Cinema

César 2011, après les nominations… les interrogations ?

21 janvier 2011 | PAR Gilles Herail

Les nominations des césars viennent de tomber et vous pouvez découvrir l’intégralité des films sélectionnés dans notre article ici. Retour critique sur la sélection, les présents mais surtout les grands absents.

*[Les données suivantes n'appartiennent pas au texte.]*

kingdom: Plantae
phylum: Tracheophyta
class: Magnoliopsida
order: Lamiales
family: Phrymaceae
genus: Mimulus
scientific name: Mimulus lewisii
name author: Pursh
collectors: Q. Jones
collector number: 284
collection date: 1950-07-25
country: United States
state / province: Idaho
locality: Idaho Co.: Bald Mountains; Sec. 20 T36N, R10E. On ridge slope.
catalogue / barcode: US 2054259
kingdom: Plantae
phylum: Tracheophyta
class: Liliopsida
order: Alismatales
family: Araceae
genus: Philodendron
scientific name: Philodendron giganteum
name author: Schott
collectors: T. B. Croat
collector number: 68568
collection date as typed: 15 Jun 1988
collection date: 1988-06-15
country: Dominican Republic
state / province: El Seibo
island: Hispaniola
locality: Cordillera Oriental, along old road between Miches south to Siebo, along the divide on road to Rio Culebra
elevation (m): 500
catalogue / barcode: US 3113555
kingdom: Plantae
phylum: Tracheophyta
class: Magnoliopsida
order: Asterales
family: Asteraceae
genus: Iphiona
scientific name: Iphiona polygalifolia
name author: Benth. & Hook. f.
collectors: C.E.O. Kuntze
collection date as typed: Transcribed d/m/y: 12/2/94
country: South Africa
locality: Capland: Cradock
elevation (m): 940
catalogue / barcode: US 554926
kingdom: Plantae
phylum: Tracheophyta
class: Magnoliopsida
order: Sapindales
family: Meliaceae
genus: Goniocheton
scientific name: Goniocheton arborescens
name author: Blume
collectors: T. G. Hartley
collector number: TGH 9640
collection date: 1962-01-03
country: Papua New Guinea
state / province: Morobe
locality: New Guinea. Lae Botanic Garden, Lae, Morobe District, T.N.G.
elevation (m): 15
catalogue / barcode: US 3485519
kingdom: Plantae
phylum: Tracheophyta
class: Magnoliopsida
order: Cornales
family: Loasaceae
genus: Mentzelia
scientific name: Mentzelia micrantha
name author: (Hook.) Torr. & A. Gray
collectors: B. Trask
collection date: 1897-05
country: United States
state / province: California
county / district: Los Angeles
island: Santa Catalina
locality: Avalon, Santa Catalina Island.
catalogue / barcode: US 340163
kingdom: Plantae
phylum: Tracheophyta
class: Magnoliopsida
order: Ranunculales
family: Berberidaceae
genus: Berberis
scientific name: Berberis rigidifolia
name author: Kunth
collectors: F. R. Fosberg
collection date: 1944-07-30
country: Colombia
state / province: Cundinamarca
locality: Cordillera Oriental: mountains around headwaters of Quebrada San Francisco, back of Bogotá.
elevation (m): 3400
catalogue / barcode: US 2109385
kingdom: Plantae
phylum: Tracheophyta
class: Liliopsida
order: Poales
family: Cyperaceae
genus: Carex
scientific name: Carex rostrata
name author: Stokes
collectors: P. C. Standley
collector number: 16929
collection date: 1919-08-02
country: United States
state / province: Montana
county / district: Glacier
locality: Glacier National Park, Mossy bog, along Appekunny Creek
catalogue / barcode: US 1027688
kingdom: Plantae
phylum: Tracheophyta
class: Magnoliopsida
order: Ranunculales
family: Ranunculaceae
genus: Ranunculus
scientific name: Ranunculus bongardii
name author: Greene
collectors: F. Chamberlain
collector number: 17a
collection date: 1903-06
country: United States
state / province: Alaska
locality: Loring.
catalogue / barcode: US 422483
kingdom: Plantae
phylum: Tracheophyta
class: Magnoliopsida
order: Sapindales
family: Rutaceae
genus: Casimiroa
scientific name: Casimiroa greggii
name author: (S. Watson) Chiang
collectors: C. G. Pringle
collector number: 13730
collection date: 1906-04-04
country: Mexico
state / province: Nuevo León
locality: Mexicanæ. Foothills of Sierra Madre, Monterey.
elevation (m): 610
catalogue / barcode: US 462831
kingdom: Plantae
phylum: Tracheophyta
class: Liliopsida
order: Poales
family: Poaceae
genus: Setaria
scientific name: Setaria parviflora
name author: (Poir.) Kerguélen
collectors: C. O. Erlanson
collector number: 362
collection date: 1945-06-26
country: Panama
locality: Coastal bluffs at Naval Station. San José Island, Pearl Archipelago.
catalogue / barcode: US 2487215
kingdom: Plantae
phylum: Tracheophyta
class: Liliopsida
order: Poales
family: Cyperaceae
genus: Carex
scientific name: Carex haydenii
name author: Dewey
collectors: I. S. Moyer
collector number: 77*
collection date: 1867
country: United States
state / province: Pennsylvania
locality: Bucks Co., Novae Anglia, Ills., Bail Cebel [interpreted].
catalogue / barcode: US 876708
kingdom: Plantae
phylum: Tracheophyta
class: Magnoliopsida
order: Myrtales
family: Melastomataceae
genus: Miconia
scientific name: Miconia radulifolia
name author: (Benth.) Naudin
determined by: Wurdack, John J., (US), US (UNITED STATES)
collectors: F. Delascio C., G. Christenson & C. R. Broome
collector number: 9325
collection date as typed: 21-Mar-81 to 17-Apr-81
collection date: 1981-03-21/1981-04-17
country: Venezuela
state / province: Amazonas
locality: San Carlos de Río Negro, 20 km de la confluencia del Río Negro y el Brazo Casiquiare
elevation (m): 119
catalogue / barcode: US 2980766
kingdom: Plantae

Après les polémiques lancées par Dany Boon sur la création d’un César de la meilleure comédie pour récompenser des films plus populaires, les César ont semble-t-il tenter de trouver un bon équilibre entre succès publics et succès critiques pour cette année 2011. Le quatuor de tête pour cette édition réunit trois grands films à César traditionnels,  multi-nommés : Des hommes et des dieux, Gainsbourg vie héroïque et The Ghost Writer. Dans les catégories prestigieuses et moins techniques, on retrouve aussi la présence d’un autre trio: Tournée/L’arnacoeur/Le nom des gens qui marque la volonté de reconnaître des comédies populaires encensées par la critique et pour deux d’entre elles, par le public.

Quatre comédies (on peut discuter du terme!) nommées pour le César du meilleur film si l’on y ajoute Mammuth, un vent de fraicheur souffle sur l’illustre académie! Il semble que l’effet Dany Boon soit passé par là. Espérons que l’on ne soit pas face à un jeux de dupes qui assure une présence forte parmi les nommés mais une énième absence au palmarès final. Parmi les grands absents de cette année, Les petits mouchoirs et ses 5 millions de spectateurs se voient attribuer deux nominations pour son casting. Il semble que L’arnacoeur et Des hommes et des dieux aient assuré la caution « grand public » des César qui n’ont pas cru nécessaire de mettre en valeur un film certes populaire mais d’une qualité en dent de scie.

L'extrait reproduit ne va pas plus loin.